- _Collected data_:
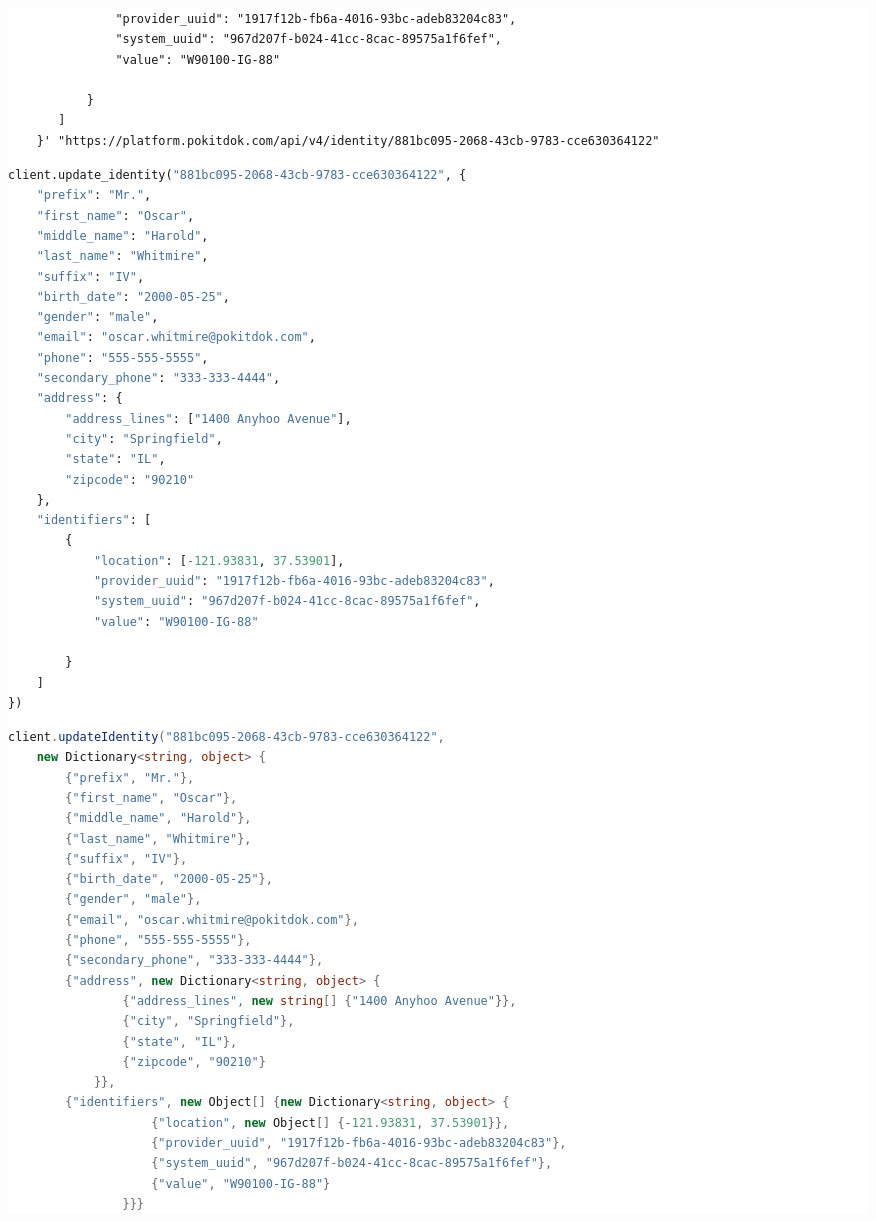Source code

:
 ```shell
               "provider_uuid": "1917f12b-fb6a-4016-93bc-adeb83204c83",
               "system_uuid": "967d207f-b024-41cc-8cac-89575a1f6fef",
               "value": "W90100-IG-88"

           }
       ]    
    }' "https://platform.pokitdok.com/api/v4/identity/881bc095-2068-43cb-9783-cce630364122"
```

```python
client.update_identity("881bc095-2068-43cb-9783-cce630364122", {
    "prefix": "Mr.",
    "first_name": "Oscar",
    "middle_name": "Harold",
    "last_name": "Whitmire",
    "suffix": "IV",
    "birth_date": "2000-05-25",
    "gender": "male",
    "email": "oscar.whitmire@pokitdok.com",
    "phone": "555-555-5555",
    "secondary_phone": "333-333-4444",
    "address": {
        "address_lines": ["1400 Anyhoo Avenue"],
        "city": "Springfield",
        "state": "IL",
        "zipcode": "90210"
    },
    "identifiers": [
        {
            "location": [-121.93831, 37.53901],
            "provider_uuid": "1917f12b-fb6a-4016-93bc-adeb83204c83",
            "system_uuid": "967d207f-b024-41cc-8cac-89575a1f6fef",
            "value": "W90100-IG-88"

        }
    ]
})
```

```csharp
client.updateIdentity("881bc095-2068-43cb-9783-cce630364122",
    new Dictionary<string, object> {
		{"prefix", "Mr."},
		{"first_name", "Oscar"},
		{"middle_name", "Harold"},
		{"last_name", "Whitmire"},
		{"suffix", "IV"},
		{"birth_date", "2000-05-25"},
		{"gender", "male"},
		{"email", "oscar.whitmire@pokitdok.com"},
		{"phone", "555-555-5555"},
		{"secondary_phone", "333-333-4444"},
		{"address", new Dictionary<string, object> {
				{"address_lines", new string[] {"1400 Anyhoo Avenue"}},
				{"city", "Springfield"},
				{"state", "IL"},
				{"zipcode", "90210"}
			}},
		{"identifiers", new Object[] {new Dictionary<string, object> {
					{"location", new Object[] {-121.93831, 37.53901}},
					{"provider_uuid", "1917f12b-fb6a-4016-93bc-adeb83204c83"},
					{"system_uuid", "967d207f-b024-41cc-8cac-89575a1f6fef"},
					{"value", "W90100-IG-88"}
				}}}
```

- _TASK GOAL_: The records above need to be restated word for word, with the pictures left out.

- _EXERCISE OUTPUT_:
Source code

:
 ```shell
               "provider_uuid": "1917f12b-fb6a-4016-93bc-adeb83204c83",
               "system_uuid": "967d207f-b024-41cc-8cac-89575a1f6fef",
               "value": "W90100-IG-88"

           }
       ]    
    }' "https://platform.pokitdok.com/api/v4/identity/881bc095-2068-43cb-9783-cce630364122"
```

```python
client.update_identity("881bc095-2068-43cb-9783-cce630364122", {
    "prefix": "Mr.",
    "first_name": "Oscar",
    "middle_name": "Harold",
    "last_name": "Whitmire",
    "suffix": "IV",
    "birth_date": "2000-05-25",
    "gender": "male",
    "email": "oscar.whitmire@pokitdok.com",
    "phone": "555-555-5555",
    "secondary_phone": "333-333-4444",
    "address": {
        "address_lines": ["1400 Anyhoo Avenue"],
        "city": "Springfield",
        "state": "IL",
        "zipcode": "90210"
    },
    "identifiers": [
        {
            "location": [-121.93831, 37.53901],
            "provider_uuid": "1917f12b-fb6a-4016-93bc-adeb83204c83",
            "system_uuid": "967d207f-b024-41cc-8cac-89575a1f6fef",
            "value": "W90100-IG-88"

        }
    ]
})
```

```csharp
client.updateIdentity("881bc095-2068-43cb-9783-cce630364122",
    new Dictionary<string, object> {
		{"prefix", "Mr."},
		{"first_name", "Oscar"},
		{"middle_name", "Harold"},
		{"last_name", "Whitmire"},
		{"suffix", "IV"},
		{"birth_date", "2000-05-25"},
		{"gender", "male"},
		{"email", "oscar.whitmire@pokitdok.com"},
		{"phone", "555-555-5555"},
		{"secondary_phone", "333-333-4444"},
		{"address", new Dictionary<string, object> {
				{"address_lines", new string[] {"1400 Anyhoo Avenue"}},
				{"city", "Springfield"},
				{"state", "IL"},
				{"zipcode", "90210"}
			}},
		{"identifiers", new Object[] {new Dictionary<string, object> {
					{"location", new Object[] {-121.93831, 37.53901}},
					{"provider_uuid", "1917f12b-fb6a-4016-93bc-adeb83204c83"},
					{"system_uuid", "967d207f-b024-41cc-8cac-89575a1f6fef"},
					{"value", "W90100-IG-88"}
				}}}
```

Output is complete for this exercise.